▶

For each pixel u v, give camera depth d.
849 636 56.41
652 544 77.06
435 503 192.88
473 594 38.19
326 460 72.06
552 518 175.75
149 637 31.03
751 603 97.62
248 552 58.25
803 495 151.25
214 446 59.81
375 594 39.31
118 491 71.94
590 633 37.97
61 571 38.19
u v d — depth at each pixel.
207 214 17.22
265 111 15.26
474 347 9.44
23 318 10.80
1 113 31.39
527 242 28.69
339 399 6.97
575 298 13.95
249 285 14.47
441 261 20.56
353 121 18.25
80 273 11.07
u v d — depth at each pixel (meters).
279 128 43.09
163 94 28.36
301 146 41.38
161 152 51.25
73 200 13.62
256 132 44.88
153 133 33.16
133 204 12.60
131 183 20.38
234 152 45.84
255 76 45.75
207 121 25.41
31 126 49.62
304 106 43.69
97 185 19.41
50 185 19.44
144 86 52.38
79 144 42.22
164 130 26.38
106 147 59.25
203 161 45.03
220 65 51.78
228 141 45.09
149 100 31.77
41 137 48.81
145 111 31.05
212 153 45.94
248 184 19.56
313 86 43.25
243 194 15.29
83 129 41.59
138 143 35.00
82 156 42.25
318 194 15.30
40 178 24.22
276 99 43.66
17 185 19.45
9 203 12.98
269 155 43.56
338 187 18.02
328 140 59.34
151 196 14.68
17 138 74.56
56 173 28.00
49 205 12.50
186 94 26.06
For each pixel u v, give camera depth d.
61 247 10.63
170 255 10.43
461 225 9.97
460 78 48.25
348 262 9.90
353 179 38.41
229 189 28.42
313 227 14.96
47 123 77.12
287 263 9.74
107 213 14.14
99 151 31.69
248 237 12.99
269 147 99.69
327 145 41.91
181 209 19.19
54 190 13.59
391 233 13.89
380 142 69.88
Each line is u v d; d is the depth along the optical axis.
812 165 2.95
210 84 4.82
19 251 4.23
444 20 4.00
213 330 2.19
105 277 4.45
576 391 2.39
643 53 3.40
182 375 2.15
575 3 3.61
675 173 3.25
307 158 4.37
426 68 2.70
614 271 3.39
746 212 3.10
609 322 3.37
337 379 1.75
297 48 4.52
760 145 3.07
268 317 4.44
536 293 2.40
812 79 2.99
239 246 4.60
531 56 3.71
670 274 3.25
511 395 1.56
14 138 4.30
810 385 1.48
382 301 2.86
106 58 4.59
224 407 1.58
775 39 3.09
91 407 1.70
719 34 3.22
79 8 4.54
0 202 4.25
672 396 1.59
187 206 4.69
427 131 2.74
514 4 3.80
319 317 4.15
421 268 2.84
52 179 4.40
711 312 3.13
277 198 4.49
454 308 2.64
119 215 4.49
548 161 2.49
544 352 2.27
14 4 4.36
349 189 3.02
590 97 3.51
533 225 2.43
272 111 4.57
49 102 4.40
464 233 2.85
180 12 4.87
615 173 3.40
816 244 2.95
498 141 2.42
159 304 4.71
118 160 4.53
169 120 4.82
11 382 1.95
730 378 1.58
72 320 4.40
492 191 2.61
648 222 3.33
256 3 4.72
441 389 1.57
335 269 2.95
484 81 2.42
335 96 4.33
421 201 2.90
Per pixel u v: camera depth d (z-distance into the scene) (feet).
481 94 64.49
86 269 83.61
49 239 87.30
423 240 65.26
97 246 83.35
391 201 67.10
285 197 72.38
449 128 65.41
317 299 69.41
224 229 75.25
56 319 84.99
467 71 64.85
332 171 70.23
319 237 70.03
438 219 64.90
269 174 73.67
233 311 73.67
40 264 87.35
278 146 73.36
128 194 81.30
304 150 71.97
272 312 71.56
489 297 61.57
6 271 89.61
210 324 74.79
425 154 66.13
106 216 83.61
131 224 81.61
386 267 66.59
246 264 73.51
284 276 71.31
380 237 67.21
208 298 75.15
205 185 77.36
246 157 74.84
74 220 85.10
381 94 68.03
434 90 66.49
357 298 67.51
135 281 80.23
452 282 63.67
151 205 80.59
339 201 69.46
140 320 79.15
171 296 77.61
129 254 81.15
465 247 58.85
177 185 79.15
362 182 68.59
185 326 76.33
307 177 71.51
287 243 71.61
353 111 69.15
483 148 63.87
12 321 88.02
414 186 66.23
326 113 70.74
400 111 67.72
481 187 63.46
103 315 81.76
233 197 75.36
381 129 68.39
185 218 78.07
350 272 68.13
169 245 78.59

◀

All entries above are to be reproduced exactly.

Result:
For each pixel u v, give camera depth d.
849 636 56.41
652 544 77.06
435 503 192.88
473 594 38.19
326 460 72.06
552 518 175.75
149 637 31.03
751 603 97.62
248 552 58.25
803 495 151.25
214 446 59.81
375 594 39.31
118 491 71.94
590 633 37.97
61 571 38.19
u v d — depth at each pixel.
207 214 17.22
265 111 15.26
474 347 9.44
23 318 10.80
1 113 31.39
527 242 28.69
339 399 6.97
575 298 13.95
249 285 14.47
441 261 20.56
353 121 18.25
80 273 11.07
u v d — depth at each pixel (meters).
279 128 43.09
163 94 28.36
301 146 41.38
161 152 51.25
73 200 13.62
256 132 44.88
153 133 33.16
133 204 12.60
131 183 20.38
234 152 45.84
255 76 45.75
207 121 25.41
31 126 49.62
304 106 43.69
97 185 19.41
50 185 19.44
144 86 52.38
79 144 42.22
164 130 26.38
106 147 59.25
203 161 45.03
220 65 51.78
228 141 45.09
149 100 31.77
41 137 48.81
145 111 31.05
212 153 45.94
248 184 19.56
313 86 43.25
243 194 15.29
83 129 41.59
138 143 35.00
82 156 42.25
318 194 15.30
40 178 24.22
276 99 43.66
17 185 19.45
9 203 12.98
269 155 43.56
338 187 18.02
328 140 59.34
151 196 14.68
17 138 74.56
56 173 28.00
49 205 12.50
186 94 26.06
For each pixel u v, give camera depth d.
61 247 10.63
170 255 10.43
461 225 9.97
460 78 48.25
348 262 9.90
353 179 38.41
229 189 28.42
313 227 14.96
47 123 77.12
287 263 9.74
107 213 14.14
99 151 31.69
248 237 12.99
269 147 99.69
327 145 41.91
181 209 19.19
54 190 13.59
391 233 13.89
380 142 69.88
Each line is u v d; d is the depth along the optical axis.
812 165 2.95
210 84 4.82
19 251 4.23
444 20 4.00
213 330 2.19
105 277 4.45
576 391 2.39
643 53 3.40
182 375 2.15
575 3 3.61
675 173 3.25
307 158 4.37
426 68 2.70
614 271 3.39
746 212 3.10
609 322 3.37
337 379 1.75
297 48 4.52
760 145 3.07
268 317 4.44
536 293 2.40
812 79 2.99
239 246 4.60
531 56 3.71
670 274 3.25
511 395 1.56
14 138 4.30
810 385 1.48
382 301 2.86
106 58 4.59
224 407 1.58
775 39 3.09
91 407 1.70
719 34 3.22
79 8 4.54
0 202 4.25
672 396 1.59
187 206 4.69
427 131 2.74
514 4 3.80
319 317 4.15
421 268 2.84
52 179 4.40
711 312 3.13
277 198 4.49
454 308 2.64
119 215 4.49
548 161 2.49
544 352 2.27
14 4 4.36
349 189 3.02
590 97 3.51
533 225 2.43
272 111 4.57
49 102 4.40
464 233 2.85
180 12 4.87
615 173 3.40
816 244 2.95
498 141 2.42
159 304 4.71
118 160 4.53
169 120 4.82
11 382 1.95
730 378 1.58
72 320 4.40
492 191 2.61
648 222 3.33
256 3 4.72
441 389 1.57
335 269 2.95
484 81 2.42
335 96 4.33
421 201 2.90
Per pixel u v: camera depth d (z-distance into the scene) (feet).
481 94 64.49
86 269 83.61
49 239 87.30
423 240 65.26
97 246 83.35
391 201 67.10
285 197 72.38
449 128 65.41
317 299 69.41
224 229 75.25
56 319 84.99
467 71 64.85
332 171 70.23
319 237 70.03
438 219 64.90
269 174 73.67
233 311 73.67
40 264 87.35
278 146 73.36
128 194 81.30
304 150 71.97
272 312 71.56
489 297 61.57
6 271 89.61
210 324 74.79
425 154 66.13
106 216 83.61
131 224 81.61
386 267 66.59
246 264 73.51
284 276 71.31
380 237 67.21
208 298 75.15
205 185 77.36
246 157 74.84
74 220 85.10
381 94 68.03
434 90 66.49
357 298 67.51
135 281 80.23
452 282 63.67
151 205 80.59
339 201 69.46
140 320 79.15
171 296 77.61
129 254 81.15
465 247 58.85
177 185 79.15
362 182 68.59
185 326 76.33
307 177 71.51
287 243 71.61
353 111 69.15
483 148 63.87
12 321 88.02
414 186 66.23
326 113 70.74
400 111 67.72
481 187 63.46
103 315 81.76
233 197 75.36
381 129 68.39
185 218 78.07
350 272 68.13
169 245 78.59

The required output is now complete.